Specify `system instruction`, `prompt`, and `response schema` for [controlled generation](https://cloud.google.com/vertex-ai/generative-ai/docs/multimodal/control-generated-output) (i.e. creating structured outputs for further analysis)

Create single Gemini cURL request per row - 1 for each YouTube video - in order to set up for using batch prediction.

In [None]:
# Set up pieces (system instruction, prompt, response schema, config) for Gemini video extraction API calls

video_extraction_system_instruction = """You are a video analyst that carefully looks 
    through all frames of provided videos, extracting out the pieces necessary to respond to
    user prompts.
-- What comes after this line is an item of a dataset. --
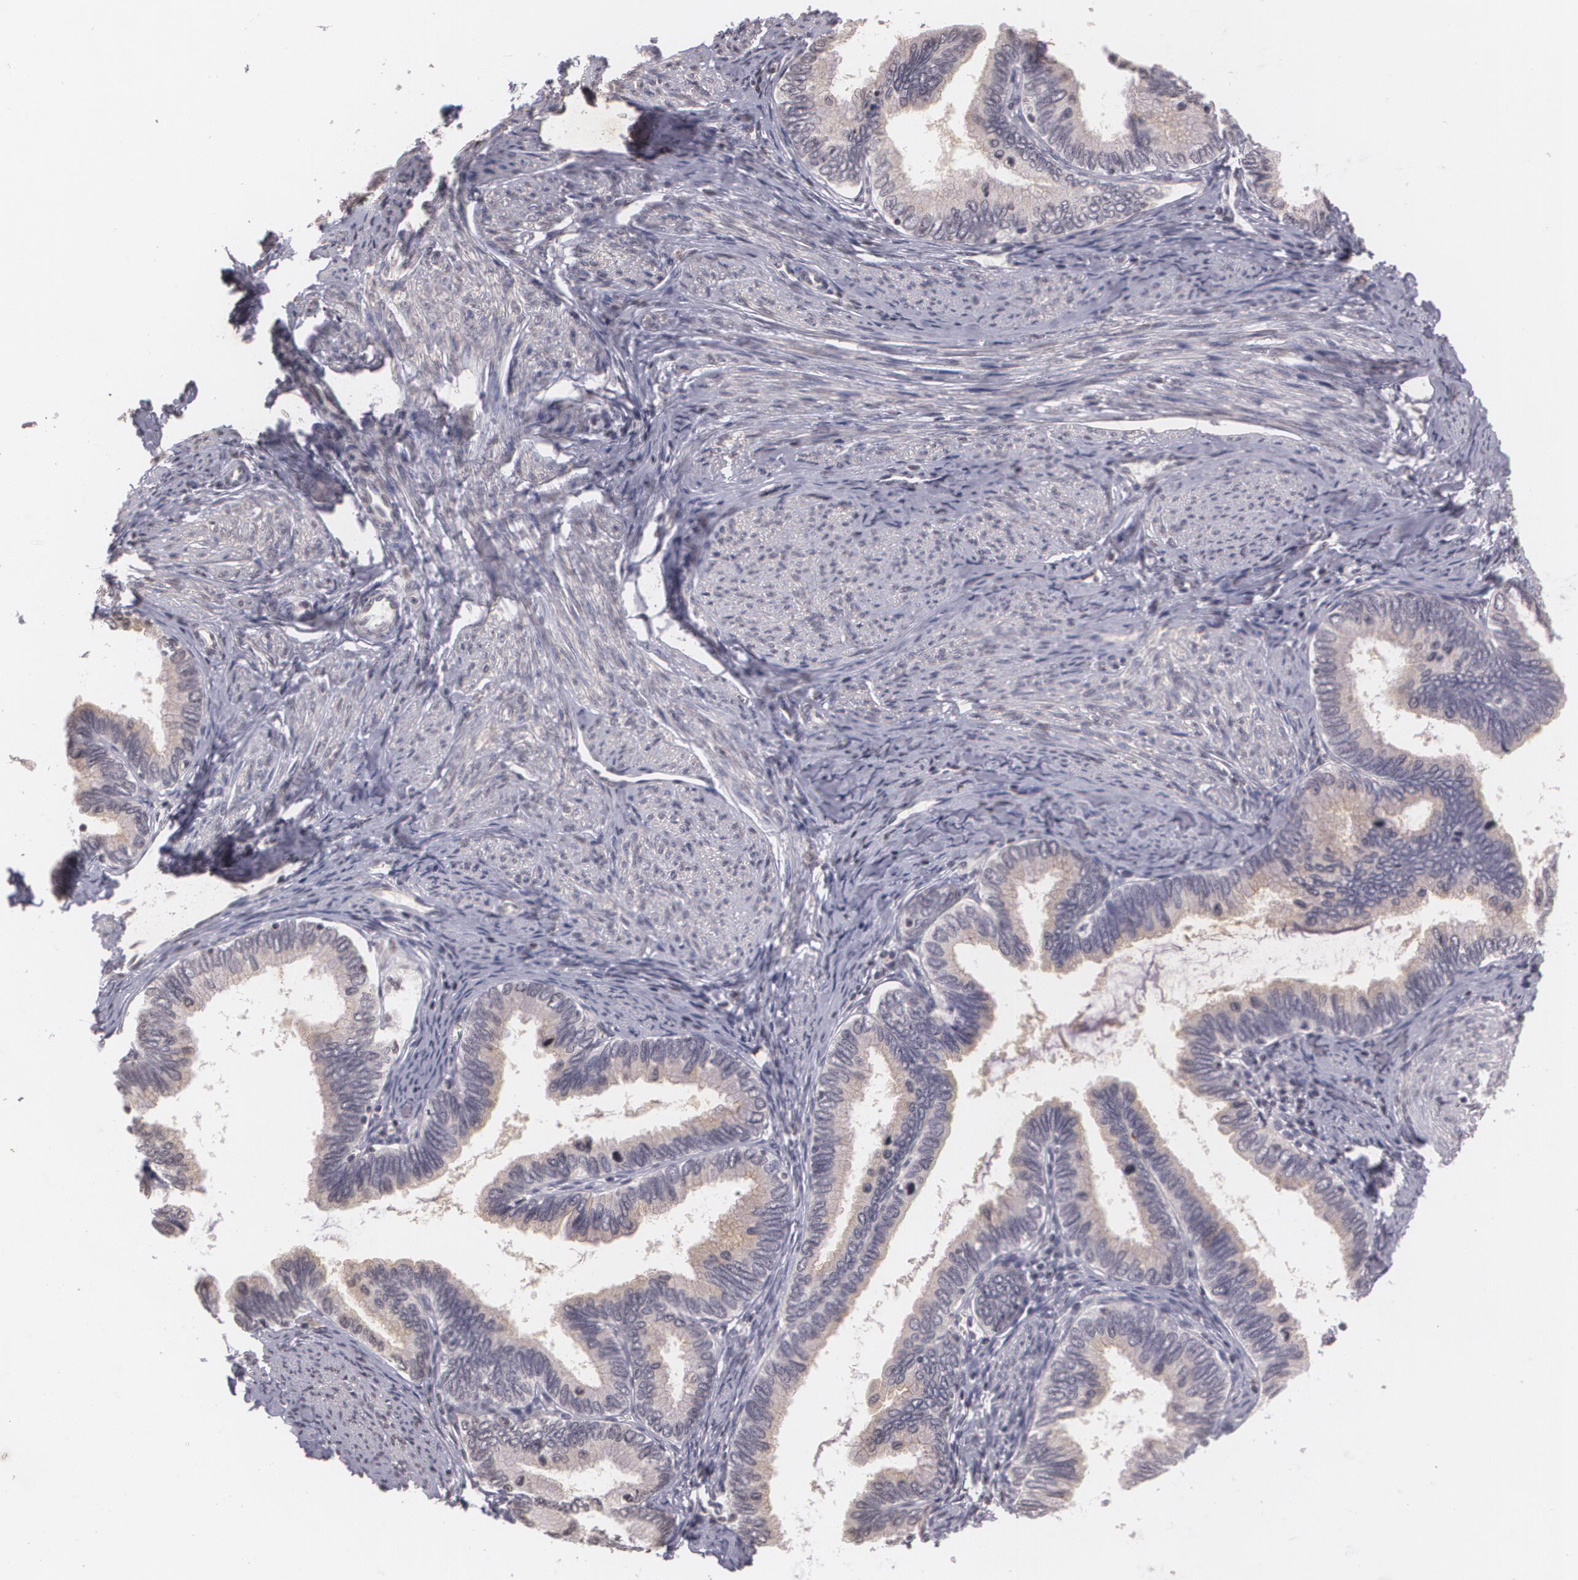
{"staining": {"intensity": "weak", "quantity": ">75%", "location": "cytoplasmic/membranous"}, "tissue": "cervical cancer", "cell_type": "Tumor cells", "image_type": "cancer", "snomed": [{"axis": "morphology", "description": "Adenocarcinoma, NOS"}, {"axis": "topography", "description": "Cervix"}], "caption": "A photomicrograph showing weak cytoplasmic/membranous staining in about >75% of tumor cells in cervical cancer, as visualized by brown immunohistochemical staining.", "gene": "MUC1", "patient": {"sex": "female", "age": 49}}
Make sure to look through and listen to the whole video, start to finish.
    Only reference information in the video itself in your response."""

video_extraction_prompt = """Provide a 2-3 sentence summary of the key themes from this video,
    and also provide a list of each character, brand, and location that is referenced or shown.
    Make sure to count only those involved in the actual video, and output only 1 entity per row."""


video_extraction_response_schema = {
    "type": "array",
    "items": {
        "type": "object",
        "properties": {
            "summary": {"type": "string"},
            "references": {
                "type": "array",
                "items": {
                    "type": "object",
                    "properties": {
                        "entity_name": {"type": "string"},
                        "entity_type": {
                            "type": "string",
                            "enum": ["character", "brand", "location"],
                        },
                    },
                },
            },
        },
    },
}

video_extraction_generation_config = {
    "temperature": 0.0,
    "max_output_tokens": 8192,
    "response_mime_type": "application/json",
    "response_schema": video_extraction_response_schema,
}

# Function to build CURL request for given YT link, using pieces above
def get_video_extraction_curl_request_for_yt_video_link(youtube_video_link):
    video_extraction_curl_request_dict = {
        "system_instruction": {
            "parts": [{"text": video_extraction_system_instruction}]
        },
        "contents": [
            {
                "role": "user",
                "parts": [
                    {"text": video_extraction_prompt},
                    {
                        "file_data": {
                            "mimeType": "video/*",
                            "fileUri": youtube_video_link,
                        }
                    },
                ],
            }
        ],
        "generation_config": video_extraction_generation_config,
    }

    video_extraction_curl_request = json.dumps(video_extraction_curl_request_dict)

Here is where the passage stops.